Heureusement, c’est la bonne saison dans mon potager de l’Oise, les légumes poussent et les fruits mûrissent. 

Dimanche prochain, je rentrerai quand même plus tôt pour voter pour les élections européennes.

Et vous ?

Bienvenue dans ma semaine Twitter 20 de 2019.

Le prix de la gestion active ?

0,27%.

C’est en tout cas l’opinion de Tim Buckley, le patron de Vanguard, qui s’est entretenu avec quelques journalistes pendant la récente conférence annuelle de Morningstar à Chicago, et dont Cinthia Murphy d’ETF.com a restitué les propos.

Quand on dit Vanguard, on pense gestion indicielle à bas coûts.

Mais Vanguard est aussi un gérant actif. Sur les 5,4 trillions (5400 milliards) de $ d’actifs gérés à fin mars 2019, 4,4 sont dans des véhicules indiciels. Ce qui veut dire que Vanguard gère 1000 milliards de $ activement, ce qui est… beaucoup.

Et quand on lui demande quel est le chiffre magique pour que la gestion active soit compétitive, Buckley répond 0,27%. Soit les frais moyens pondérés des encours de la gestion active de Vanguard, qui semble être profitable.

Bon courage à tous les gérants actifs traditionnels, notamment en Europe. Et vivement que Vanguard y (en Europe) déploie plus de moyens (notamment en France) pour qu’il y ait enfin de la concurrence.

Je rappelle les dernières données de l’AMF (relatives à l’année 2017) en matière de frais des fonds en France :

Eh oui, pour les fonds d’actions actifs, la moyenne est très, très élevée : 1,90% pour tous les fonds actions, 2,27% pour les fonds d’actions européennes et 2,16% pour les fonds d’actions françaises.

Il y a encore un peu de chemin à parcourir avant d’arriver à 0,27%, et ce chemin sera très douloureux pour certains.

On notera incidemment que les frais moyens de la gestion actions indicielle sont également très élevés en France : 0,41% pour les ETF, et… 1,02% pour les fonds traditionnels.
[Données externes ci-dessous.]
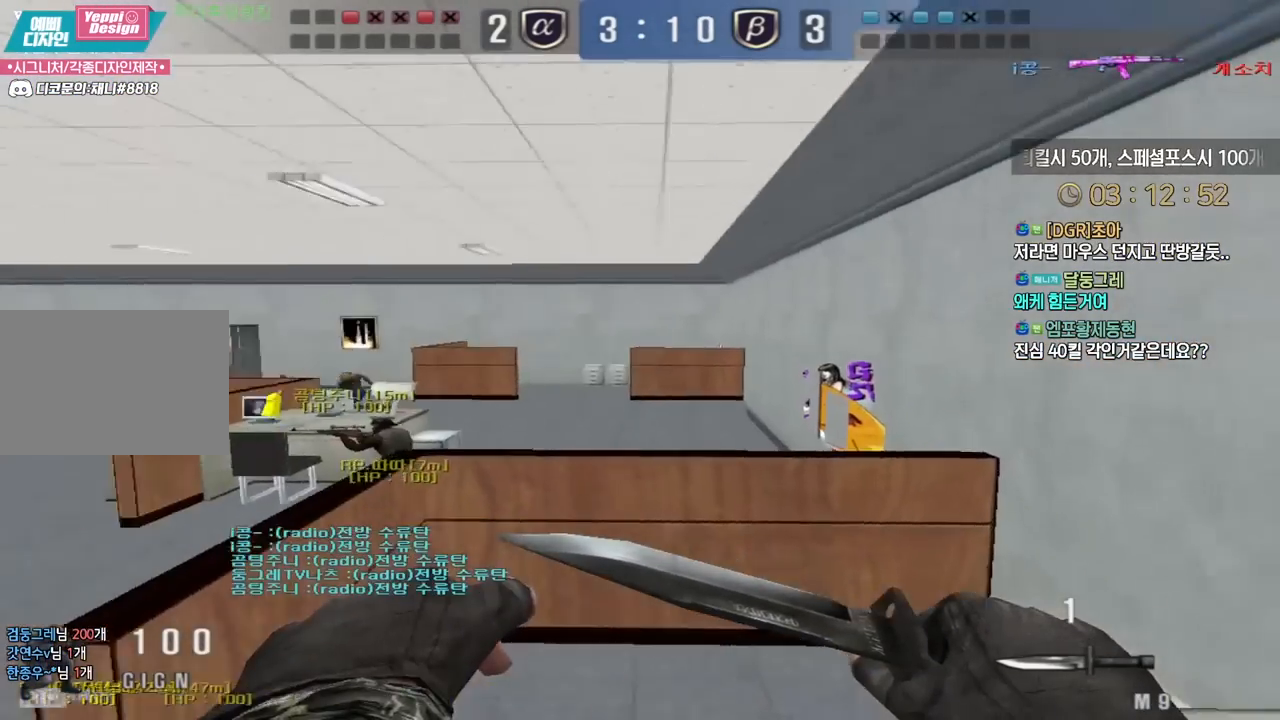
{"keys": ["d", "s"], "events": [[50, "s", "down"], [100, "d", "down"], [300, "ctrl", "down"], [300, "space", "down"], [383, "ctrl", "up"], [400, "space", "up"]]}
Pour ces derniers, un tel niveau de frais est absolument stupéfiant.

On résume : en France, on n’a pas de pétrole, mais on a des fonds chers. Et on a même des fonds indiciels plus chers que la gestion active de Vanguard : « nos » ETF indiciels sont 50% plus chers, quant à « nos » fonds traditionnels indiciels, ils sont tout simplement plus de trois fois plus chers. Du vol à l’étalage, non ?

Encore une exception-française-que-le-monde-entier-nous-envie.

Moins cher que gratuit ? On y est.

Dans la course au zéro, Fidelity avait gagné en lançant les premiers fonds indiciels à frais de gestion zéro durant l’été 2018 (j’en avais parlé ici et suis récemment revenu sur les encours de ces fonds ).

Pour faire mieux que gratuit, il faut donc payer les investisseurs. C’est ce que Salt Financial, un minuscule émetteur d’ETF aux Etats-Unis, souhaitait faire. J’en avais parlé ici (Tu me paies combien pour acheter ton ETF ?).

Mais il fallait pour cela obtenir l’accord de la SEC, comme à chaque fois qu’une société de gestion souhaite diminuer provisoirement les frais de gestion d’un produit (elle demande alors un « fee waiver »).

C’est chose faite. Le Salt Low truBeta US Market ETF LSLT est donc accessible aux investisseurs pour des frais de gestion négatifs de -0,05% (soit 0,29% de frais de gestion -0,34% de fee waiver). Mais pas éternellement (bien sûr) : les frais reviendront à 0,29% dès que les encours auront atteint 100 millions de $ (ou au plus tard le 31 mai 2020). Incidemment, le coût maximum de cette magnifique opération de relations publiques est donc de 50 000 $ pour Salt Financial (0,05% x 100 millions).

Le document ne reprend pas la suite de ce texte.